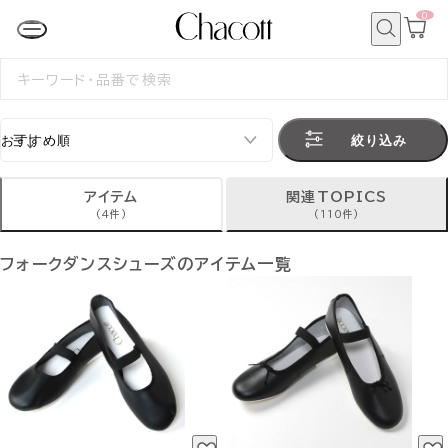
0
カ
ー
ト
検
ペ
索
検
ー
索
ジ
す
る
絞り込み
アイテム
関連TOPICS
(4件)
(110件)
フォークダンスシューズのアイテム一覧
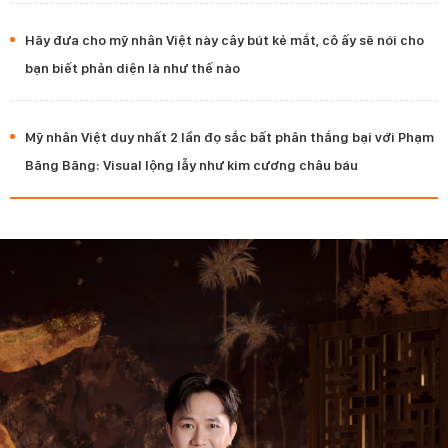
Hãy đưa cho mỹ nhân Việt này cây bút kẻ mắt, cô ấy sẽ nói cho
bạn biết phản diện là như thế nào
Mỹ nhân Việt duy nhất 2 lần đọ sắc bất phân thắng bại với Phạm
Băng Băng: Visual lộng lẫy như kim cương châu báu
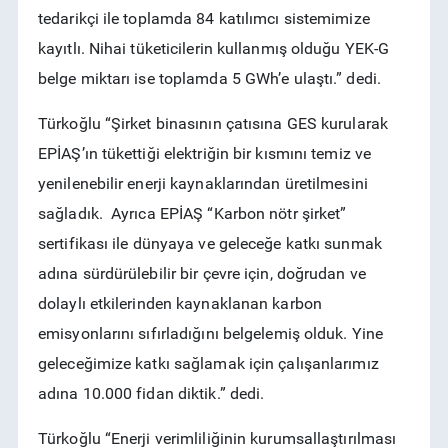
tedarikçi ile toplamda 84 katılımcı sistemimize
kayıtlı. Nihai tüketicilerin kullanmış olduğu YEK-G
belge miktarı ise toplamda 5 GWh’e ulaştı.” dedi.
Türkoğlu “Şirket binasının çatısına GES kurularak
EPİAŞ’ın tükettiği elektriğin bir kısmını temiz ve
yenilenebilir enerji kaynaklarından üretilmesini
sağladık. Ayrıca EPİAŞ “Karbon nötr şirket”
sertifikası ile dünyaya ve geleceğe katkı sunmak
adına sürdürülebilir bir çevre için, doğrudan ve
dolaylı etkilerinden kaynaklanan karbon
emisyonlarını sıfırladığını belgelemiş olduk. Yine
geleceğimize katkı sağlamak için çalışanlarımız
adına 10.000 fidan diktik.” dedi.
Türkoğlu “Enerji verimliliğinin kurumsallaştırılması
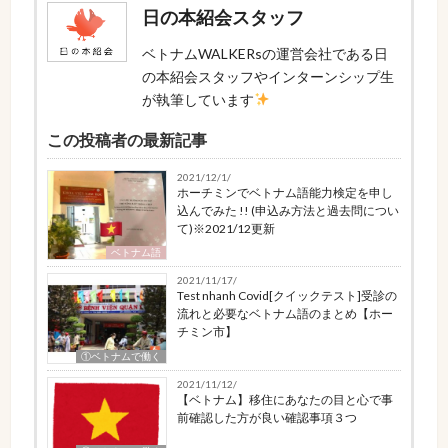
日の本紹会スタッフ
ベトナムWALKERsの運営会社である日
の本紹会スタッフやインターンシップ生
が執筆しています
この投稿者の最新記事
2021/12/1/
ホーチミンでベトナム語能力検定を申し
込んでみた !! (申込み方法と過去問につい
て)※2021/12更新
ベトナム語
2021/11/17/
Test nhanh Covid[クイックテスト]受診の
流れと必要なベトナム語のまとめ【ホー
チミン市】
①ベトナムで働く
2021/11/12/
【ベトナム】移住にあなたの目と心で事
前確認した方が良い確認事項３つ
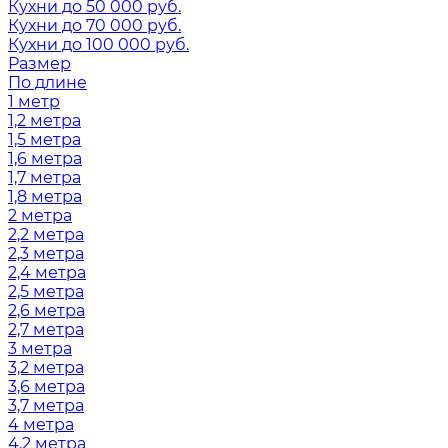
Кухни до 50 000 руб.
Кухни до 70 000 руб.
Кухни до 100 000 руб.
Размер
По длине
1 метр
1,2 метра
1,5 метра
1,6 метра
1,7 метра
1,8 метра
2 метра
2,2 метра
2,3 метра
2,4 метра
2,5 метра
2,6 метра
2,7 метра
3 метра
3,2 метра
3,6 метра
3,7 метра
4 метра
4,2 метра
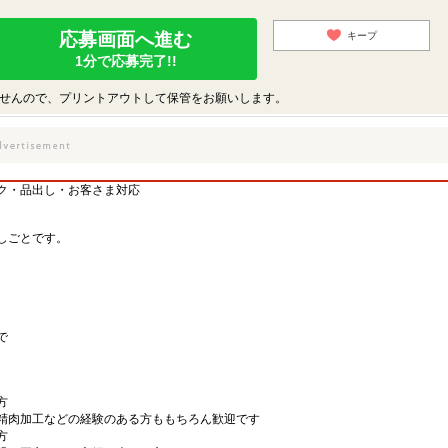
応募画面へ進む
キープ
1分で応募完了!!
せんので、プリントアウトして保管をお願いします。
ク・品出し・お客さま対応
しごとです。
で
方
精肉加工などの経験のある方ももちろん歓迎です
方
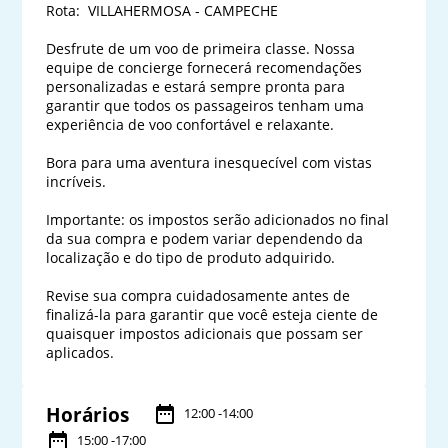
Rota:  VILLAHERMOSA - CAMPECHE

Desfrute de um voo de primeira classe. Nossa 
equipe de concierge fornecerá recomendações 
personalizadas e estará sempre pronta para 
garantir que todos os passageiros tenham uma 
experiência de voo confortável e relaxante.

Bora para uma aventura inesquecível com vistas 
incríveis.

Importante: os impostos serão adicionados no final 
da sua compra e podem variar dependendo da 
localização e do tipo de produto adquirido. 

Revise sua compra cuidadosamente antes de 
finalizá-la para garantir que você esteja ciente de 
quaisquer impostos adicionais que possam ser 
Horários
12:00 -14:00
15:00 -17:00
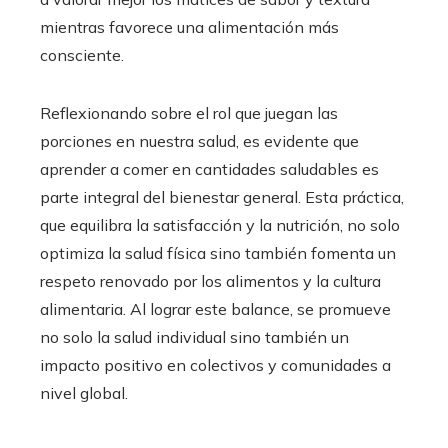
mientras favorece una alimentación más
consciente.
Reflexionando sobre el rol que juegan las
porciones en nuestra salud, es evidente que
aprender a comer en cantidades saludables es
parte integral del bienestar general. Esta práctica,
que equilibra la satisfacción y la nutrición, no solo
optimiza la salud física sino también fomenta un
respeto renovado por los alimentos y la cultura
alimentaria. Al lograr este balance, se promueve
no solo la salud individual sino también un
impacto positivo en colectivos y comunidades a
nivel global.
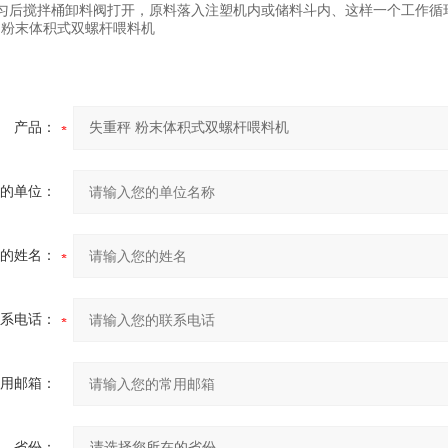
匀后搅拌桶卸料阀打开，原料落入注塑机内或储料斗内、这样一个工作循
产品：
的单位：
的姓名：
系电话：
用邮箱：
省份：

> **PROBLEM DETAILS**: Reproduce all of the lines above verbatim, leaving out the pictures.

> **SOLUTION TO THIS EXERCISE**:
0
カ
ー
ト
検
ペ
索
検
ー
索
ジ
す
る
絞り込み
アイテム
関連TOPICS
(4件)
(110件)
フォークダンスシューズのアイテム一覧
Hãy đưa cho mỹ nhân Việt này cây bút kẻ mắt, cô ấy sẽ nói cho
bạn biết phản diện là như thế nào
Mỹ nhân Việt duy nhất 2 lần đọ sắc bất phân thắng bại với Phạm
Băng Băng: Visual lộng lẫy như kim cương châu báu
tedarikçi ile toplamda 84 katılımcı sistemimize
kayıtlı. Nihai tüketicilerin kullanmış olduğu YEK-G
belge miktarı ise toplamda 5 GWh’e ulaştı.” dedi.
Türkoğlu “Şirket binasının çatısına GES kurularak
EPİAŞ’ın tükettiği elektriğin bir kısmını temiz ve
yenilenebilir enerji kaynaklarından üretilmesini
sağladık. Ayrıca EPİAŞ “Karbon nötr şirket”
sertifikası ile dünyaya ve geleceğe katkı sunmak
adına sürdürülebilir bir çevre için, doğrudan ve
dolaylı etkilerinden kaynaklanan karbon
emisyonlarını sıfırladığını belgelemiş olduk. Yine
geleceğimize katkı sağlamak için çalışanlarımız
adına 10.000 fidan diktik.” dedi.
Türkoğlu “Enerji verimliliğinin kurumsallaştırılması
日の本紹会スタッフ
ベトナムWALKERsの運営会社である日
の本紹会スタッフやインターンシップ生
が執筆しています
この投稿者の最新記事
2021/12/1/
ホーチミンでベトナム語能力検定を申し
込んでみた !! (申込み方法と過去問につい
て)※2021/12更新
ベトナム語
2021/11/17/
Test nhanh Covid[クイックテスト]受診の
流れと必要なベトナム語のまとめ【ホー
チミン市】
①ベトナムで働く
2021/11/12/
【ベトナム】移住にあなたの目と心で事
前確認した方が良い確認事項３つ
Кухни до 50 000 руб.
Кухни до 70 000 руб.
Кухни до 100 000 руб.
Размер
По длине
1 метр
1,2 метра
1,5 метра
1,6 метра
1,7 метра
1,8 метра
2 метра
2,2 метра
2,3 метра
2,4 метра
2,5 метра
2,6 метра
2,7 метра
3 метра
3,2 метра
3,6 метра
3,7 метра
4 метра
4,2 метра
応募画面へ進む
キープ
1分で応募完了!!
せんので、プリントアウトして保管をお願いします。
ク・品出し・お客さま対応
しごとです。
で
方
精肉加工などの経験のある方ももちろん歓迎です
方
Rota:  VILLAHERMOSA - CAMPECHE

Desfrute de um voo de primeira classe. Nossa 
equipe de concierge fornecerá recomendações 
personalizadas e estará sempre pronta para 
garantir que todos os passageiros tenham uma 
experiência de voo confortável e relaxante.

Bora para uma aventura inesquecível com vistas 
incríveis.

Importante: os impostos serão adicionados no final 
da sua compra e podem variar dependendo da 
localização e do tipo de produto adquirido. 

Revise sua compra cuidadosamente antes de 
finalizá-la para garantir que você esteja ciente de 
quaisquer impostos adicionais que possam ser 
Horários
12:00 -14:00
15:00 -17:00
mientras favorece una alimentación más
consciente.
Reflexionando sobre el rol que juegan las
porciones en nuestra salud, es evidente que
aprender a comer en cantidades saludables es
parte integral del bienestar general. Esta práctica,
que equilibra la satisfacción y la nutrición, no solo
optimiza la salud física sino también fomenta un
respeto renovado por los alimentos y la cultura
alimentaria. Al lograr este balance, se promueve
no solo la salud individual sino también un
impacto positivo en colectivos y comunidades a
nivel global.
匀后搅拌桶卸料阀打开，原料落入注塑机内或储料斗内、这样一个工作循
产品：
的单位：
的姓名：
系电话：
用邮箱：
省份：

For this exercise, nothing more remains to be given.